To manage this, some companies have created regulatory intelligence teams—dedicated groups that monitor changes in global guidance, interpret implications, and communicate them internally to R&D, manufacturing, and quality teams.

“Regulatory intelligence isn’t optional anymore,” one participant emphasized. “It’s how we stay compliant and innovative at the same time.”

The key is adaptability. As new modalities like cell and gene therapies, mRNA platforms, and novel excipient systems emerge, regulatory frameworks are evolving rapidly. Teams that build flexibility and continuous learning into their development process are better positioned to respond without sacrificing speed.

 4. The Academic Perspective: Ethics, Capacity, and Collaboration

Representatives from academic institutions offered a complementary view. While universities are rarely the primary sponsors of late-stage development, they face their own regulatory hurdles—particularly in ethics approval processes and administrative backlogs.

In South Africa, for example, obtaining clearance from both university ethics boards and national regulators can be a lengthy, multi-step process.
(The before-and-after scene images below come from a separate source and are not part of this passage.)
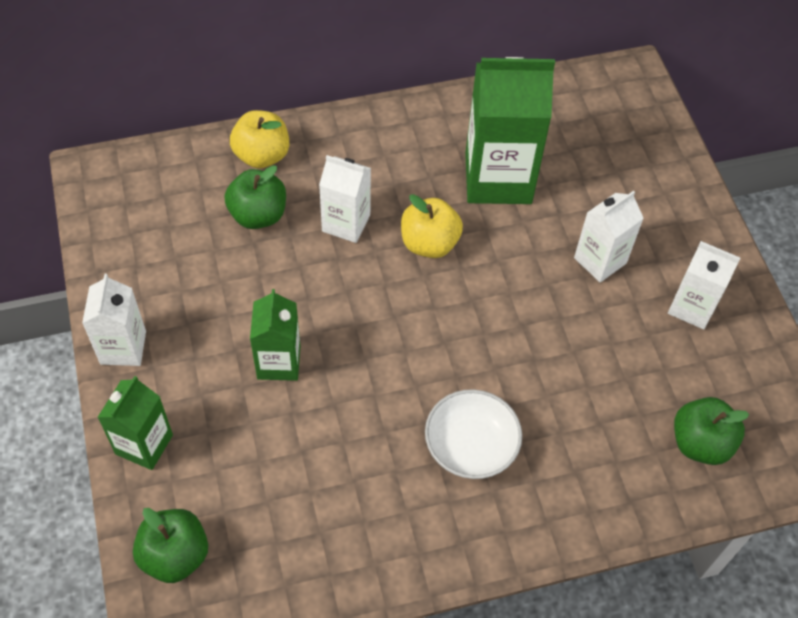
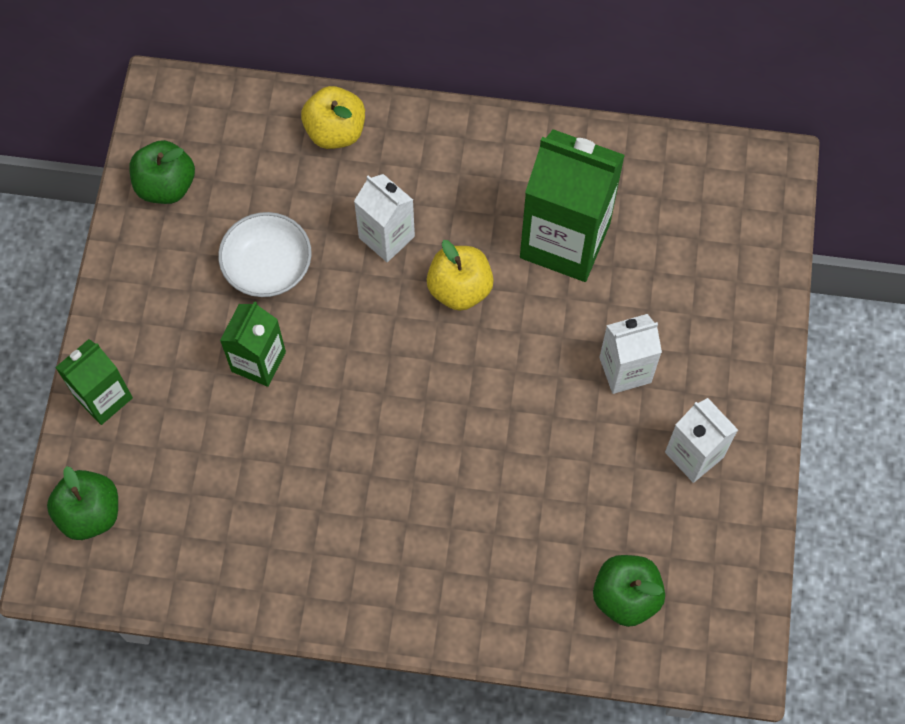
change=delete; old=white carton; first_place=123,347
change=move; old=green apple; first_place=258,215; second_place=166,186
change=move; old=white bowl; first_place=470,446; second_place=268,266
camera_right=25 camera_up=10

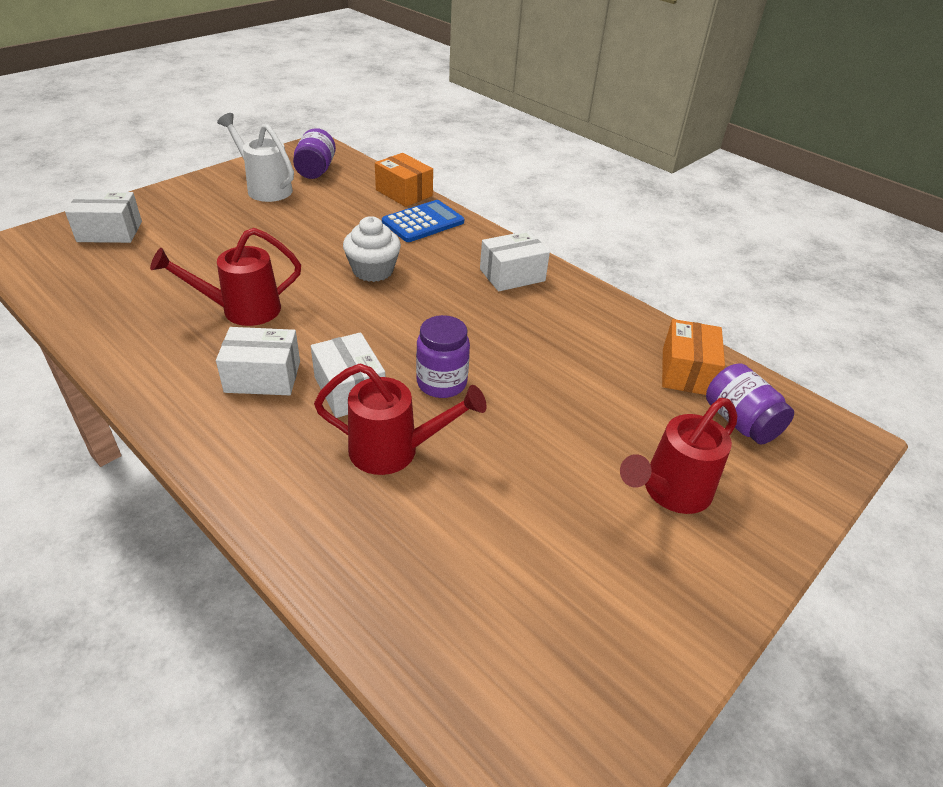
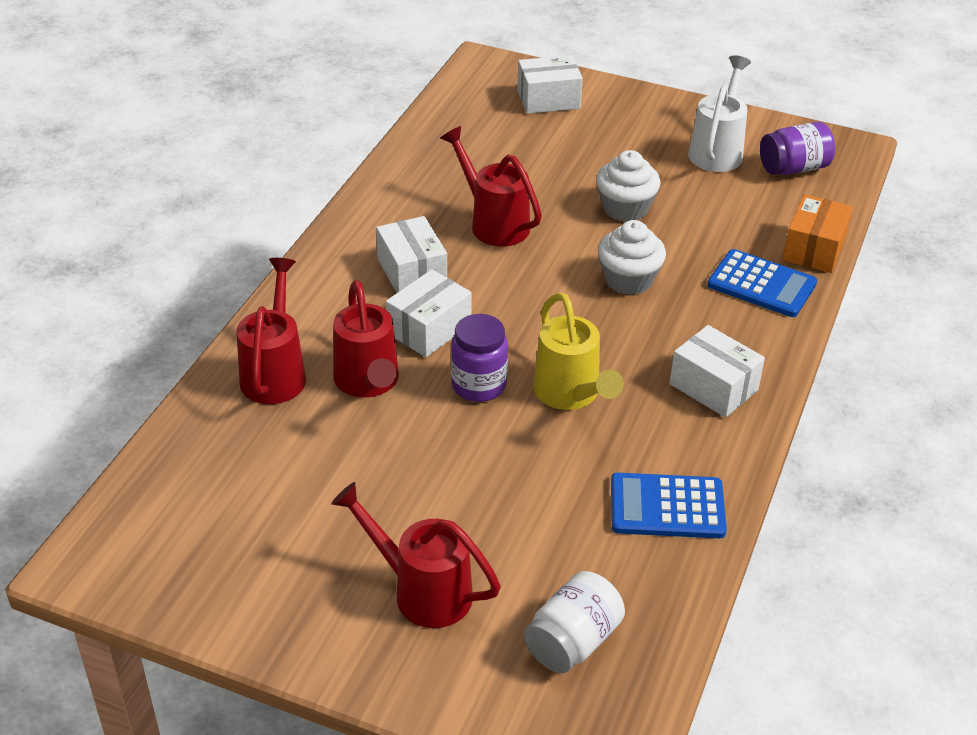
change=rotate; old=white box; first_place=110,232; second_place=548,99; degrees=-75
change=delete; old=orange box; first_place=686,372
change=recolor; old=purple jar; new=white jar; first_place=740,422; second_place=573,641
change=insert; new=red watering can; second_place=275,373
change=insert; new=yellow watering can; second_place=570,394
change=insert; new=white cupcake; second_place=625,208
change=insert; new=blue calculator; second_place=667,507
camera_right=70 camera_up=0

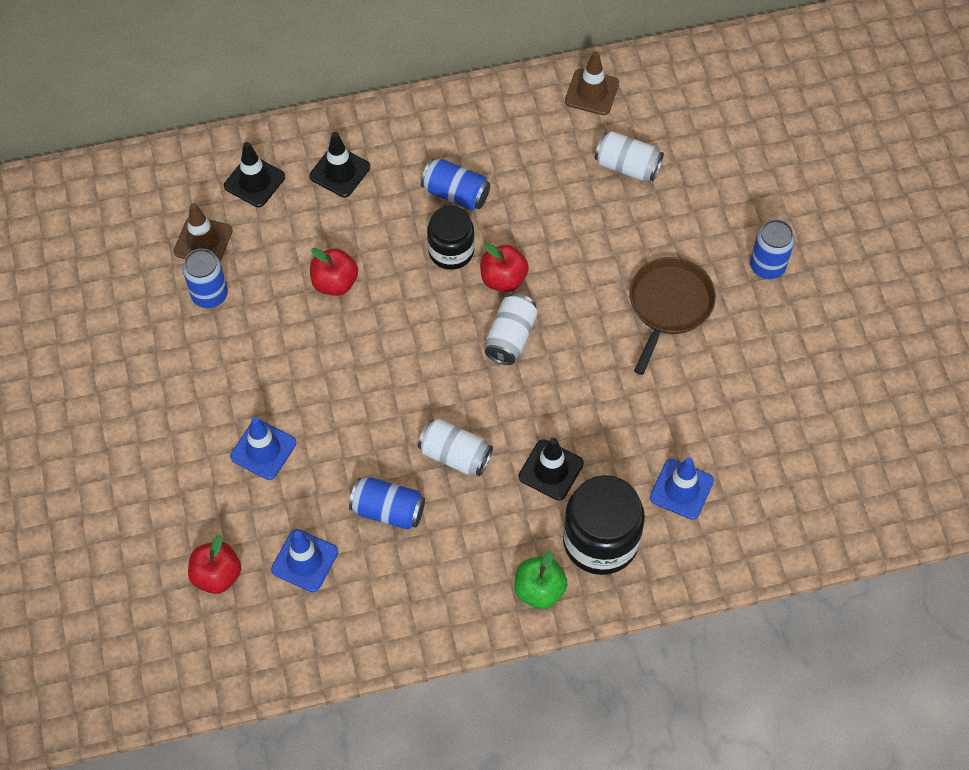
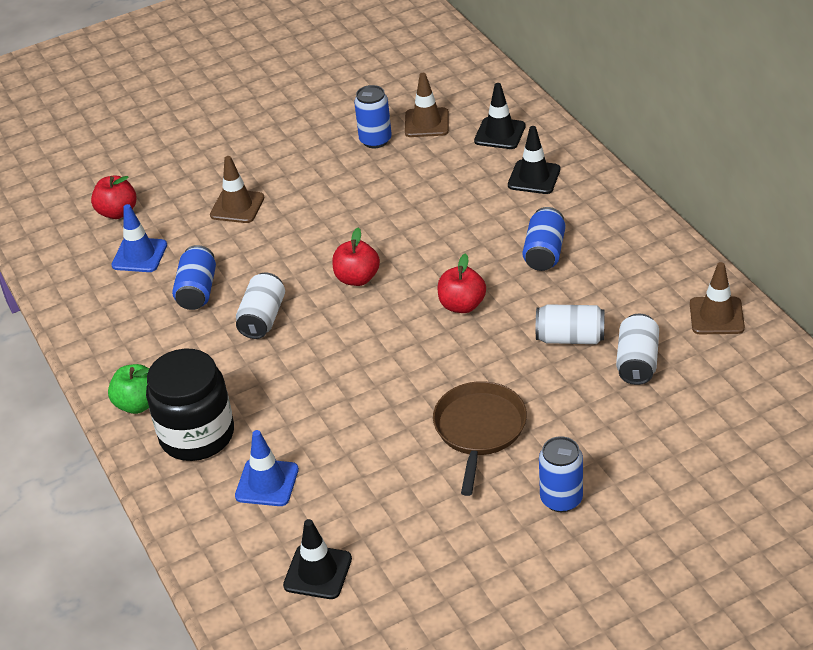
change=recolor; old=blue traffic cone; new=brown traffic cone; first_place=263,450; second_place=237,206
change=move; old=red apple; first_place=335,283; second_place=357,278
change=delete; old=black jar; first_place=451,251
change=move; old=white can; first_place=510,337; second_place=570,338
change=move; old=black traffic cone; first_place=551,470; second_place=318,572
change=rotate; old=brown pan; first_place=669,305; second_place=479,429; degrees=-90
camera_right=80 camera_up=-20

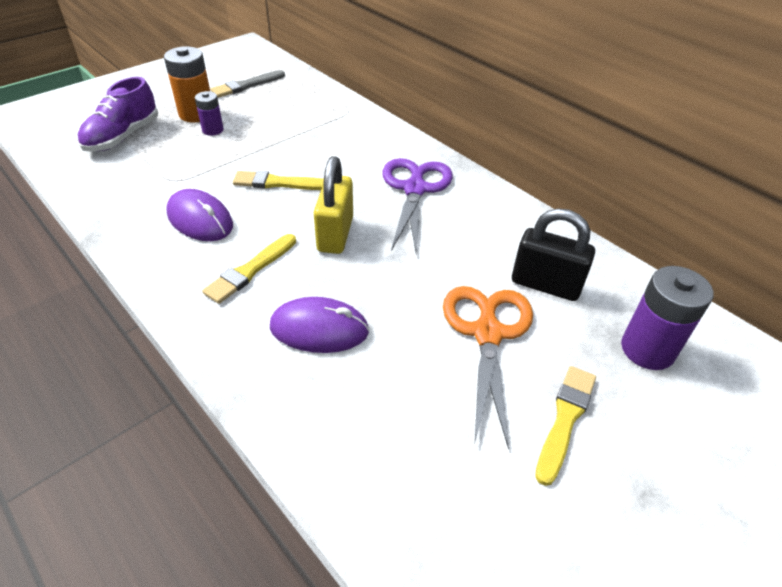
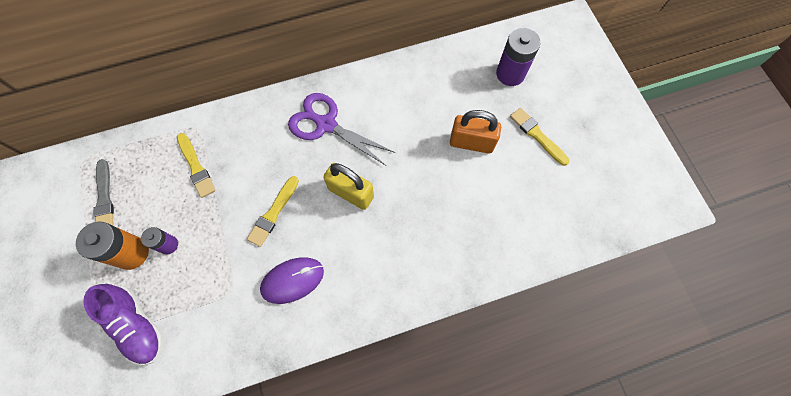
change=move; old=yellow brush; first_place=250,270; second_place=196,167
change=delete; old=purple mouse; first_place=319,329
change=replace; old=orange scissors; new=orange padlock; first_place=487,333; second_place=471,143
change=delete; old=black padlock; first_place=545,285
camera_right=-65 camera_up=25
These delays not only slow clinical initiation but can also discourage translational research—the bridge between lab discovery and clinical proof-of-concept.

The discussion highlighted the importance of collaboration between academia and industry, especially in emerging markets. By sharing regulatory insights and providing early exposure to compliance requirements, academic researchers can design studies that better align with eventual commercial needs.

5. Balancing Speed, Strategy, and Compliance

As the session concluded, participants reflected on how to maintain innovation speed without compromising quality or compliance.
A few key themes emerged:

  • Regulatory foresight matters. Plan two phases ahead—even if you act one phase at a time.
  • Regulatory intelligence is essential. Constantly monitor new guidances and adjust internal processes accordingly.
  • Global alignment is uneven. Companies working internationally must account for region-specific nuances, especially in emerging markets.
  • Collaboration drives progress. Industry, academia, and regulators all benefit from knowledge exchange.
  • Flexibility ensures resilience. Regulatory frameworks will continue to evolve; organizations must evolve with them.

“The key isn’t to do everything early—it’s to think early,” one participant summarized. “If you plan for the next two phases, you can save yourself years later.”

6. Conclusion: Building a Smarter Regulatory Future

The roundtable made clear that navigating the regulatory landscape is not a linear path—it’s a lifecycle of strategy, adaptation, and foresight.

Drug development today demands not just scientific rigor, but also regulatory intelligence. Companies that anticipate requirements, understand global diversity, and integrate compliance into innovation will be best positioned to deliver new therapies efficiently and safely.

From South Africa to San Diego, the challenges differ—but the goal remains the same: bring better medicines to patients faster, without compromising quality or trust.